Em entrevista, o mestre-sala Delegado da Mangueira (GONÇALVES 2010 p.89) descreve sua narrativa:
A dança do par é, portanto, a representação de uma complementaridade de funções desempenhadas pela porta-bandeira e pelo mestre-sala. Na relação do casal é importante que haja um cortejo do homem em relação à mulher. É preciso que se apresentem como um casal “enamorado”. Aprende-se que para que se desempenhe na dança uma representação do amor romântico, a mulher não deve expressar passividade, e nem um interesse óbvio e imediato pelo parceiro. Deve ser sutil, discreta, porém altiva. Nessa dança, portanto, uma postura tida como tradicional é desempenhada por meio de movimentos mais suaves e sóbrios ligados à representação dos gestos nobres e à apropriação expressiva da delicada dança de um minueto.
A tendência de um olhar mais tradicional frente ao casal não se aplica a outros quesitos, nos quais as inovações e criatividades deixam as escolas de samba mais próximas da nota máxima. Ao contrario de outros setores, o casal guardião da bandeira, ao exibir ousadias no figurino, efeitos aplicados as fantasias, ou ainda interações com outros quesitos, como comissão de frente ou alas, não são bem avaliados pela maioria dos julgadores do tradicional casal das escolas de samba, assim descreve Gonçalves (2010).
O olhar tradicional, ainda, não admite grandes inovações na composição do adereço de cabeça, suas vestes e na dança do casal, pois muitos jurados justificam suas notas abaixo da máxima, em virtude do figurino carnavalesco em desfile e seu adereço de cabeça que por vezes se mostram fora dos padrões habituais. Na atualidade, os casais
estão posicionados no início do desfile, logo após a comissão de frente como estratégia de desfile16 o que se tornou uma prática a partir do ano de 2003 aproximadamente. Outro fato importante, para a dança do casal é como esse adereço cabeça é pensado para melhorar o conforto e ajuste correto de fixação na cabeça, de modo que não atrapalhe o bailado com desenvoltura, elegância e leveza, fatores que influenciam na apresentação do mestre-sala e porta-bandeira.

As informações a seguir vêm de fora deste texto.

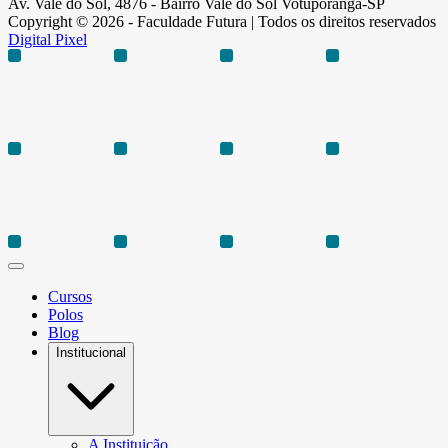
Av. Vale do Sol, 4876 - Bairro Vale do Sol Votuporanga-SP
Copyright © 2026 - Faculdade Futura | Todos os direitos reservados
Digital Pixel
Cursos
Polos
Blog
Institucional
A Instituição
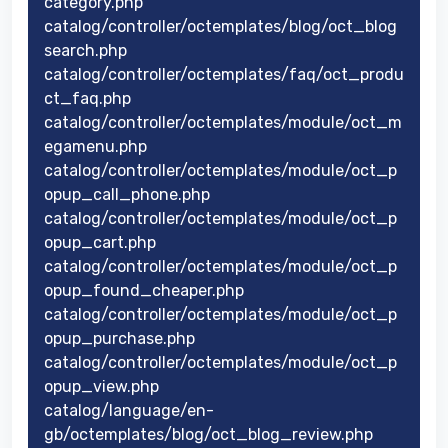
category.php
catalog/controller/octemplates/blog/oct_blog
search.php
catalog/controller/octemplates/faq/oct_produ
ct_faq.php
catalog/controller/octemplates/module/oct_m
egamenu.php
catalog/controller/octemplates/module/oct_p
opup_call_phone.php
catalog/controller/octemplates/module/oct_p
opup_cart.php
catalog/controller/octemplates/module/oct_p
opup_found_cheaper.php
catalog/controller/octemplates/module/oct_p
opup_purchase.php
catalog/controller/octemplates/module/oct_p
opup_view.php
catalog/language/en-
gb/octemplates/blog/oct_blog_review.php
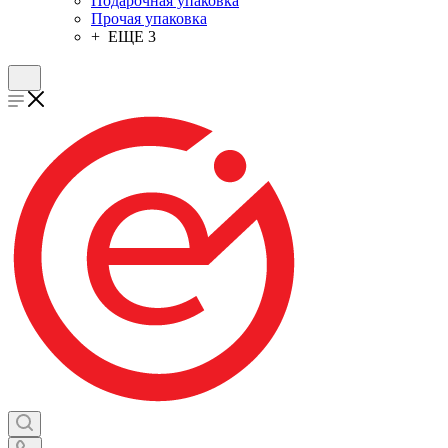
Подарочная упаковка
Прочая упаковка
+ ЕЩЕ 3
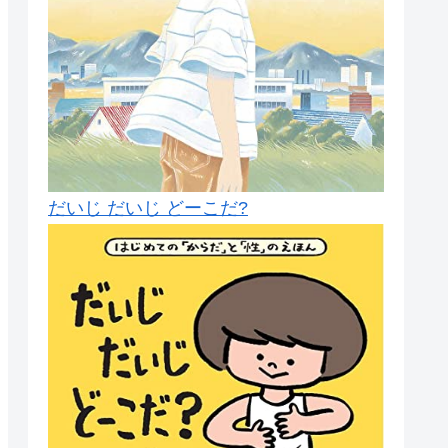
だいじ だいじ どーこだ?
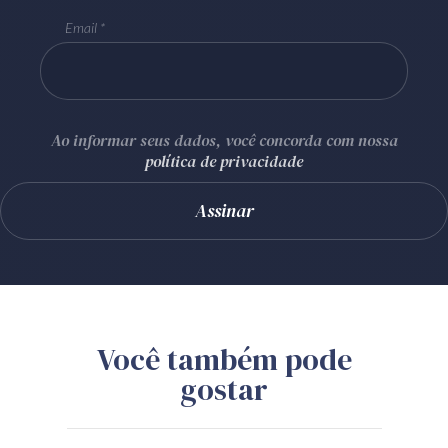
Email
Ao informar seus dados, você concorda com nossa
política de privacidade
Você também pode
gostar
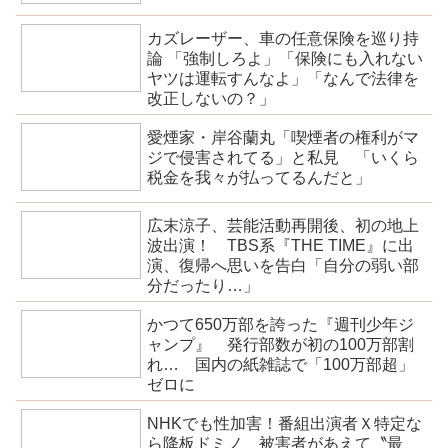
カズレーザー、車の任意保険を巡り持
論 「強制しろよ」「保険にも入れない
ヤツは運転すんなよ」「なんで法律を
改正しないの？」
愛煙家・岸谷蘭丸「喫煙者の権利がマ
ジで侵害されてる」と私見 「いくら
税金を我々が払ってるんだと」
広末涼子、芸能活動再開後、初の地上
波出演！ TBS系『THE TIME』に出
演、復帰へ思いを告白「自分の弱い部
分だったり…」
かつて650万部を誇った『週刊少年ジ
ャンプ』 発行部数が初の100万部割
れ… 国内の紙雑誌で「100万部超」
ゼロに
NHKでも性加害！番組出演者Ｘ特定な
ら降板ドミノ 被害者があえて〝最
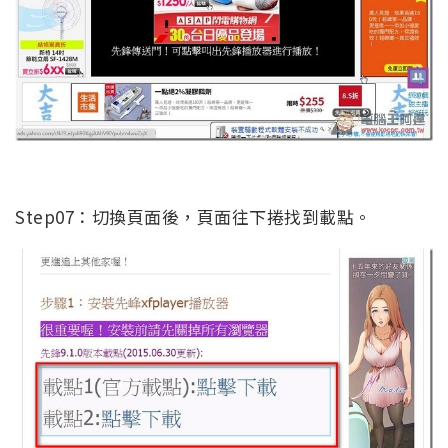
Step07：切換頁面後，頁面往下捲找到載點。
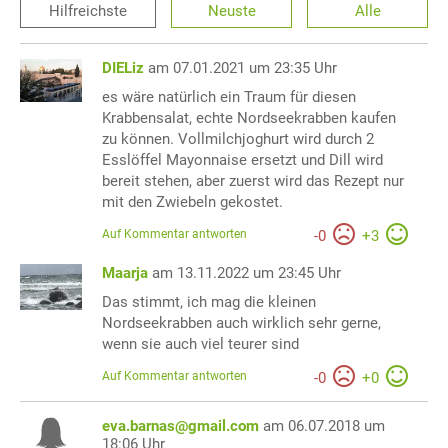
Hilfreichste
Neuste
Alle
DIELiz
am 07.01.2021 um 23:35 Uhr
es wäre natürlich ein Traum für diesen
Krabbensalat, echte Nordseekrabben kaufen
zu können. Vollmilchjoghurt wird durch 2
Esslöffel Mayonnaise ersetzt und Dill wird
bereit stehen, aber zuerst wird das Rezept nur
mit den Zwiebeln gekostet.
Auf Kommentar antworten
-
0
+
3
Maarja
am 13.11.2022 um 23:45 Uhr
Das stimmt, ich mag die kleinen
Nordseekrabben auch wirklich sehr gerne,
wenn sie auch viel teurer sind
Auf Kommentar antworten
-
0
+
0
eva.barnas@gmail.com
am 06.07.2018 um
18:06 Uhr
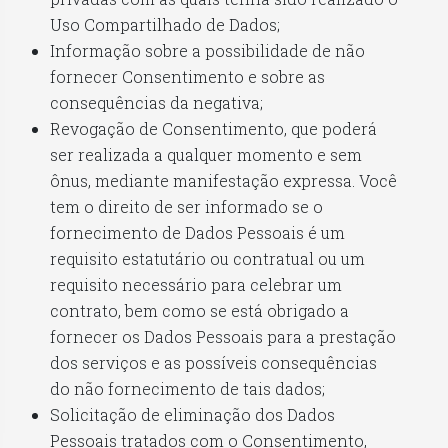
Uso Compartilhado de Dados;
Informação sobre a possibilidade de não
fornecer Consentimento e sobre as
consequências da negativa;
Revogação de Consentimento, que poderá
ser realizada a qualquer momento e sem
ônus, mediante manifestação expressa. Você
tem o direito de ser informado se o
fornecimento de Dados Pessoais é um
requisito estatutário ou contratual ou um
requisito necessário para celebrar um
contrato, bem como se está obrigado a
fornecer os Dados Pessoais para a prestação
dos serviços e as possíveis consequências
do não fornecimento de tais dados;
Solicitação de eliminação dos Dados
Pessoais tratados com o Consentimento,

Com o tempo os adereços de cabeças em algumas ocasiões mantiveram seus designs originais, recebiam algumas alterações e em determinados casos como vimos nos anos de 1940 e 1950, apenas detalhes, para adornar a própria cabeça, eram usados pelos casais, nos anos de 1960 e 1970 toda adereçaria que arranjam os figurinos de carnaval e os adereços de cabeças do casal passou a ser pensada como parte do enredo. Contudo, à cabeça como parte do corpo, para o casal de mestre-sala e porta-bandeira sempre foi adornada, e quando não, bem penteada no caso da figura feminina. Ao fazer as análises dos adereços, a partir dos anos de 1980, até na atualidade se observou traços do passado.

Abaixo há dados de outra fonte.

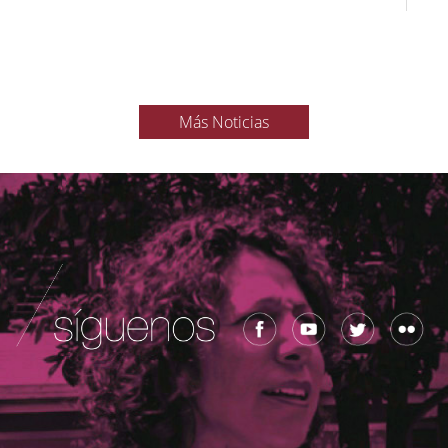
Más Noticias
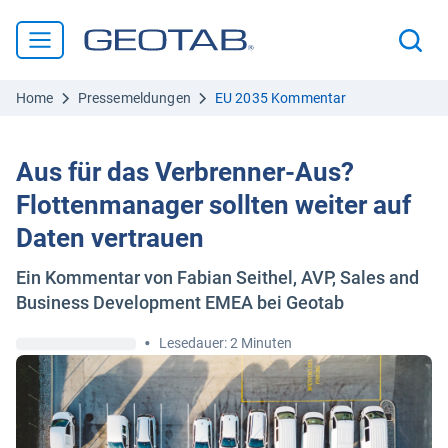
Home
Pressemeldungen
EU 2035 Kommentar
Aus für das Verbrenner-Aus?
Flottenmanager sollten weiter auf
Daten vertrauen
Ein Kommentar von Fabian Seithel, AVP, Sales and
Business Development EMEA bei Geotab
•
Lesedauer: 2 Minuten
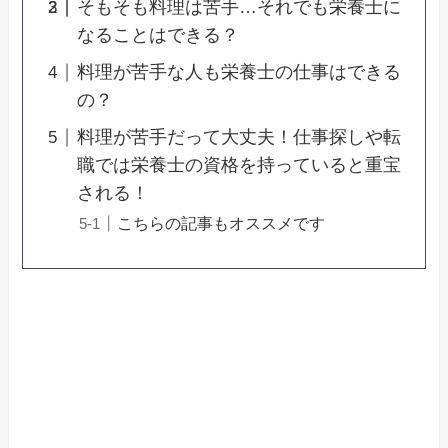
そもそも料理は苦手…それでも栄養士に
なることはできる？
料理が苦手な人も栄養士の仕事はできる
の？
料理が苦手だって大丈夫！仕事探しや転
職では栄養士の資格を持っていると重宝
される！
こちらの記事もオススメです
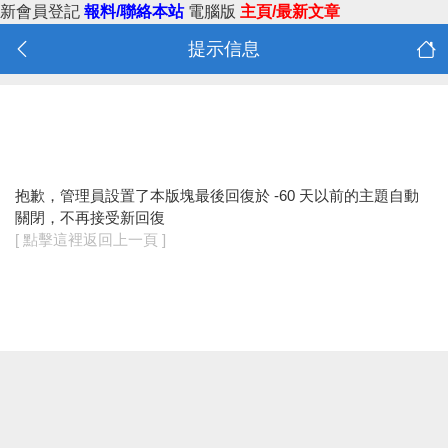
新會員登記
報料/聯絡本站
電腦版
主頁/最新文章
提示信息
抱歉，管理員設置了本版塊最後回復於 -60 天以前的主題自動
關閉，不再接受新回復
[ 點擊這裡返回上一頁 ]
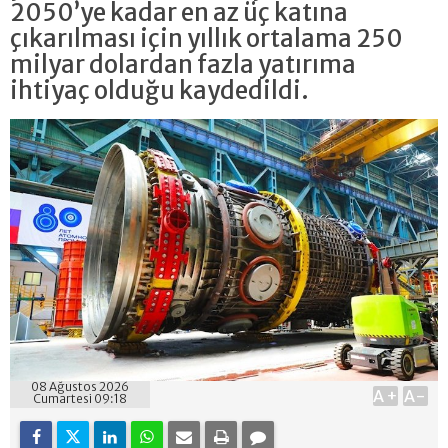
2050’ye kadar en az üç katına
çıkarılması için yıllık ortalama 250
milyar dolardan fazla yatırıma
ihtiyaç olduğu kaydedildi.
08 Ağustos 2026
A+
A-
Cumartesi 09:18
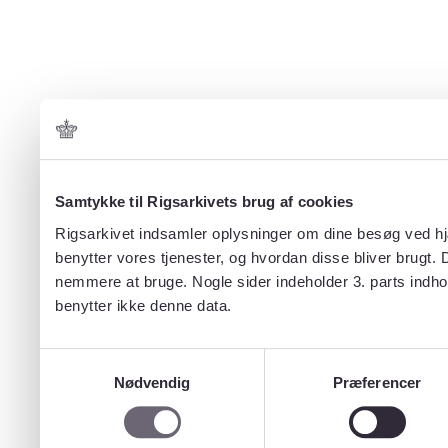
Samtykke til Rigsarkivets brug af cookies
Rigsarkivet indsamler oplysninger om dine besøg ved hjæ
benytter vores tjenester, og hvordan disse bliver brugt.
nemmere at bruge. Nogle sider indeholder 3. parts indho
benytter ikke denne data.
Samtykkevalg
Nødvendig
Præferencer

Figura 09. Mestre-sala e porta-bandeira Roxinho e Soninha, 1985. Disponível em: https://commons.wikimedia.org/wiki/File:CARNAVAIS_Dantas_Emo%C3%A7%C3%B5es__Roxinho_e_Soninha.jpg. Acesso em: 17/12/2020.
16 Os casais de mestre-sala e porta-bandeira, de um modo geral, vem posicionado na frente da escola, logo após a comissão de frente, como estratégia de andamento de desfile. Assim as escolas fazem três paradas para o julgamento da comissão de frente e do casal em seguida, nas três cabines, sendo primeira no setor 3 das arquibancadas com cabines duplas, uma simples no setor 6 e duas cabines duplas no setor 10. Após as três paradas dos dois quesitos em seguida a escola tem um cortejo fluido, sem paradas e sem quebra de harmonia.